Start of Data supplied

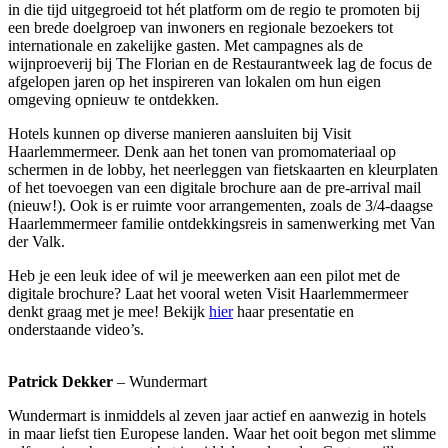
in die tijd uitgegroeid tot hét platform om de regio te promoten bij
een brede doelgroep van inwoners en regionale bezoekers tot
internationale en zakelijke gasten. Met campagnes als de
wijnproeverij bij The Florian en de Restaurantweek lag de focus de
afgelopen jaren op het inspireren van lokalen om hun eigen
omgeving opnieuw te ontdekken.
Hotels kunnen op diverse manieren aansluiten bij Visit
Haarlemmermeer. Denk aan het tonen van promomateriaal op
schermen in de lobby, het neerleggen van fietskaarten en kleurplaten
of het toevoegen van een digitale brochure aan de pre-arrival mail
(nieuw!). Ook is er ruimte voor arrangementen, zoals de 3/4-daagse
Haarlemmermeer familie ontdekkingsreis in samenwerking met Van
der Valk.
Heb je een leuk idee of wil je meewerken aan een pilot met de
digitale brochure? Laat het vooral weten Visit Haarlemmermeer
denkt graag met je mee! Bekijk
hier
haar presentatie en
onderstaande video’s.
Patrick Dekker
– Wundermart
Wundermart is inmiddels al zeven jaar actief en aanwezig in hotels
in maar liefst tien Europese landen. Waar het ooit begon met slimme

End of Data supplied

» **Requirement**
Transcribe the text of the entries above word for word, leaving out the pictures.

» **Answer box**
in die tijd uitgegroeid tot hét platform om de regio te promoten bij
een brede doelgroep van inwoners en regionale bezoekers tot
internationale en zakelijke gasten. Met campagnes als de
wijnproeverij bij The Florian en de Restaurantweek lag de focus de
afgelopen jaren op het inspireren van lokalen om hun eigen
omgeving opnieuw te ontdekken.
Hotels kunnen op diverse manieren aansluiten bij Visit
Haarlemmermeer. Denk aan het tonen van promomateriaal op
schermen in de lobby, het neerleggen van fietskaarten en kleurplaten
of het toevoegen van een digitale brochure aan de pre-arrival mail
(nieuw!). Ook is er ruimte voor arrangementen, zoals de 3/4-daagse
Haarlemmermeer familie ontdekkingsreis in samenwerking met Van
der Valk.
Heb je een leuk idee of wil je meewerken aan een pilot met de
digitale brochure? Laat het vooral weten Visit Haarlemmermeer
denkt graag met je mee! Bekijk
hier
haar presentatie en
onderstaande video’s.
Patrick Dekker
– Wundermart
Wundermart is inmiddels al zeven jaar actief en aanwezig in hotels
in maar liefst tien Europese landen. Waar het ooit begon met slimme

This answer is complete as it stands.